QDBs (and their gadflies) also like to take passages such as 1 Corinthians 5:11, in which Paul warns Christians to avoid “associating” with rebellious Christians in church, and apply that rule to other places — as if a webpage can suddenly become a simulated local church in which you can practice parallel-world biblical “shunning” or “church discipline” by rebuking or banning. Let’s not be nearly so foolish. Paul’s instructions apply to local churches in reality.
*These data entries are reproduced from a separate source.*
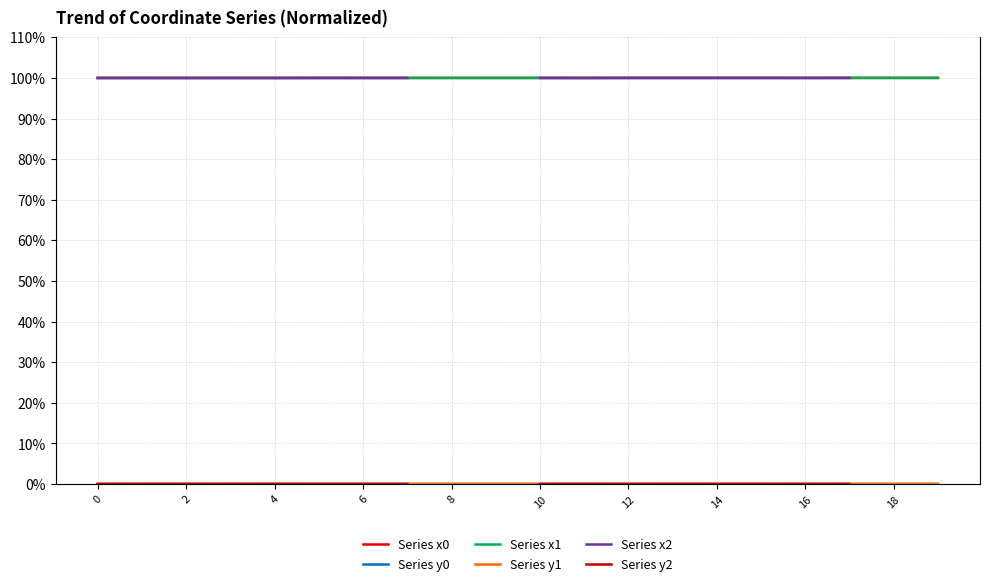

What are all the series names shown in the legend?

Series x0, Series y0, Series x1, Series y1, Series x2, Series y2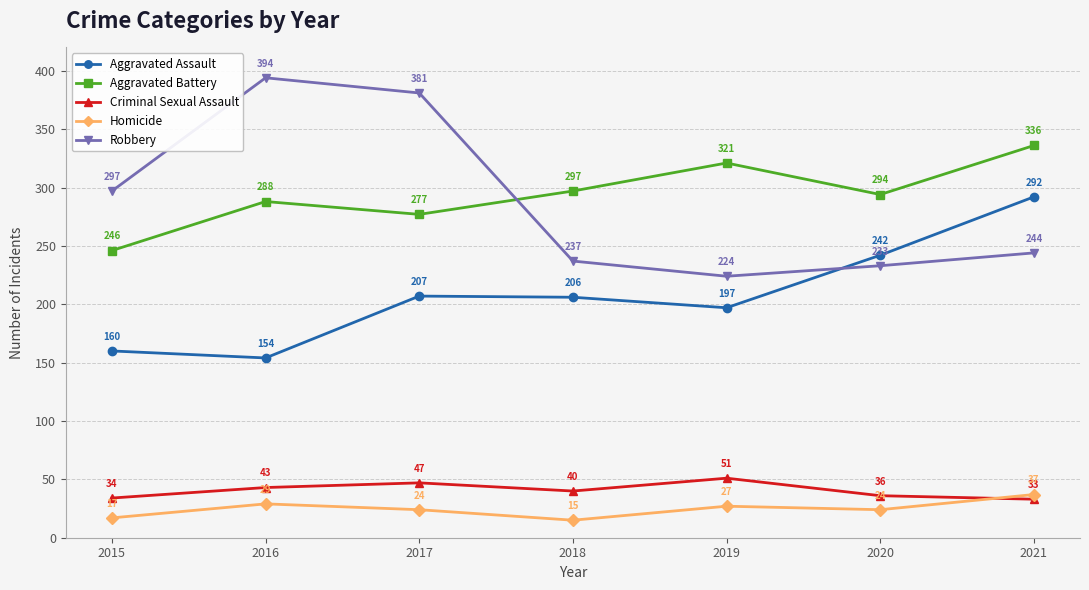

The value of Robbery at 2015 is 297. True or false?

True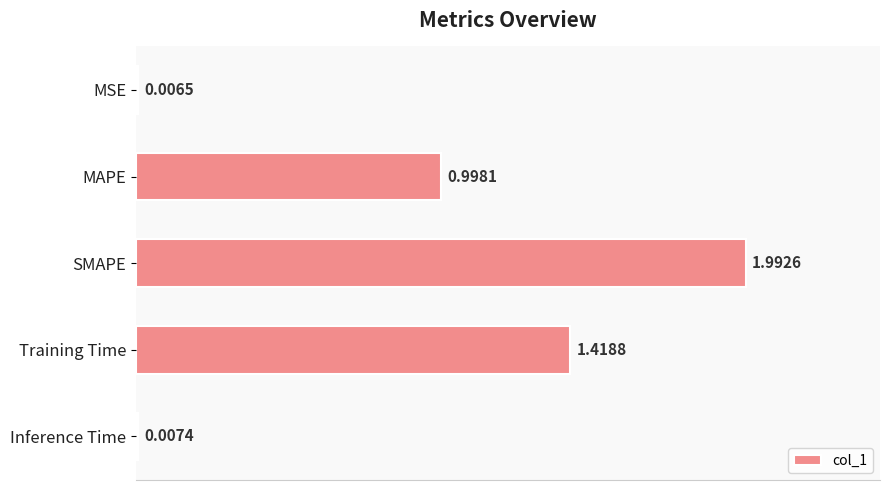

Where is the data nearest to the value 0?

MSE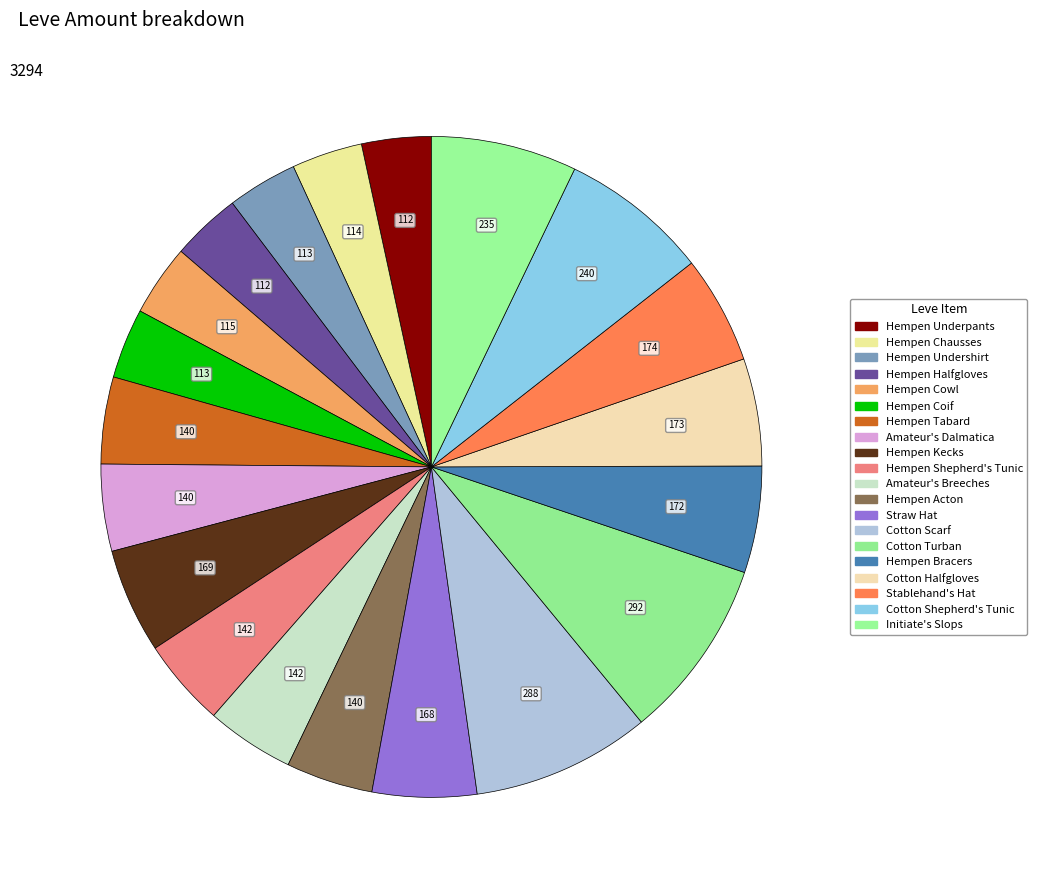

What percentage is the Hempen Coif slice, to the nearest percent?

3%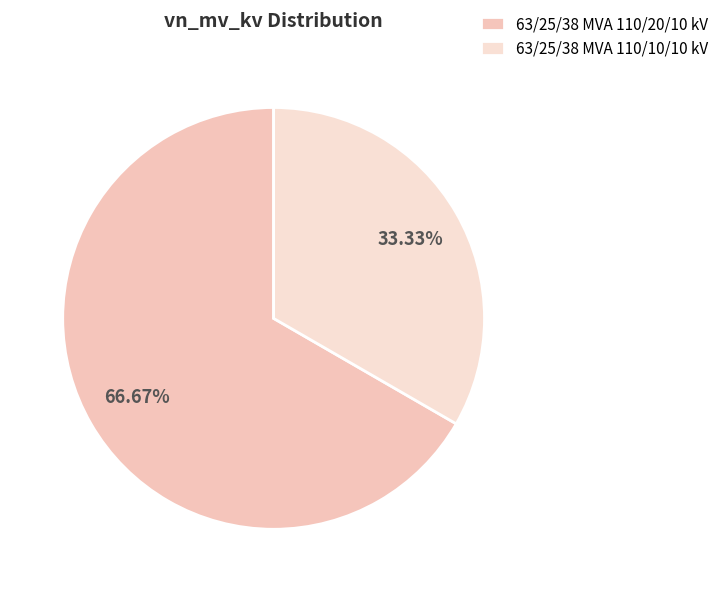

Count the number of slices in the pie.

2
Third, quarrelsome “discernment” bloggers take the biblical call to pastor, which includes the call to rebuke false teaching, and make that companion command their prime directive. QDBs primarily aim for the sexy controversies while letting the more humdrum pastors handle the duller mission of loving, caring, and teaching the gospel of Jesus Christ. Thus blogs and groups often take negative and militant “discernment” names and postures, telling more about who they condemn than Who they proclaim. What is the point in such a singular, isolated mission approach? Does it align with Scripture’s emphasis that pastors must first teach the gospel to build the church, while also on the side rebuke the false teaching when that need arises?

Fourth, QDBs imply that strong Christians spend all our lives in a battle for the battle, or that the best “preachers” separate the preaching/teaching/rebuking call from all of the other calls in 1 Timothy 3 and Titus 1. QDBs may cite verses 10-16 in Titus’ first chapter, but neglect verses 5-9 where Paul insists that overseers (e.g., elders or pastors) must not be “quick-tempered” (or “quarrelsome“) but must be disciplined and of good reputation.

You want to fulfill the calling of overseer anywhere you go? Preaching and rebuking do not cut it when practiced in isolation. You must always be a pastor — including all that sentimental stuff like being a good father, being trustworthy, and not being quarrelsome — even on your preaching blog! You don’t get to turn into someone else because “that’s just how it is” on the Internet (that would be compromise), or because the rebuking posts get hits so that’s probably where the real ministry need is, or because, well, it did really win readers’ acclaim the last time you were hot on the trail of that wolf, and that “sheep” over there really looks like it’s just as dangerous, so it’s best for your blogging staff to whack first and ask questions later.

Please notice what I have not said. I have not said, “Discernment isn’t important,” nor have I said, “Discernment is so divisive, so let’s just show people more love.” Rather, I’ve said, “Discernment is vital, so let’s compare quarrelsome discernment blogging culture itself with Scripture.” It is Scripture, not sentimental pleading, that reveals QDB’s failures and demands repentance.

What next? Reading or writing discerning-the-discerners articles like this is only a start. Christians must accept no substitutes for real biblical pastoring and discernment, and must cultivate and praise those characteristics among people we know in our churches. Let us realize that yes, we must rebuke lies, but we must also know when and how to do this, practicing biblically wise reproof for listeners “like a gold ring or an ornament of gold.” I am grateful for the godly pastors, teachers, authors, volunteers, and many other Christians who strive to practice this biblical wisdom, both in real life and in their Internet interactions.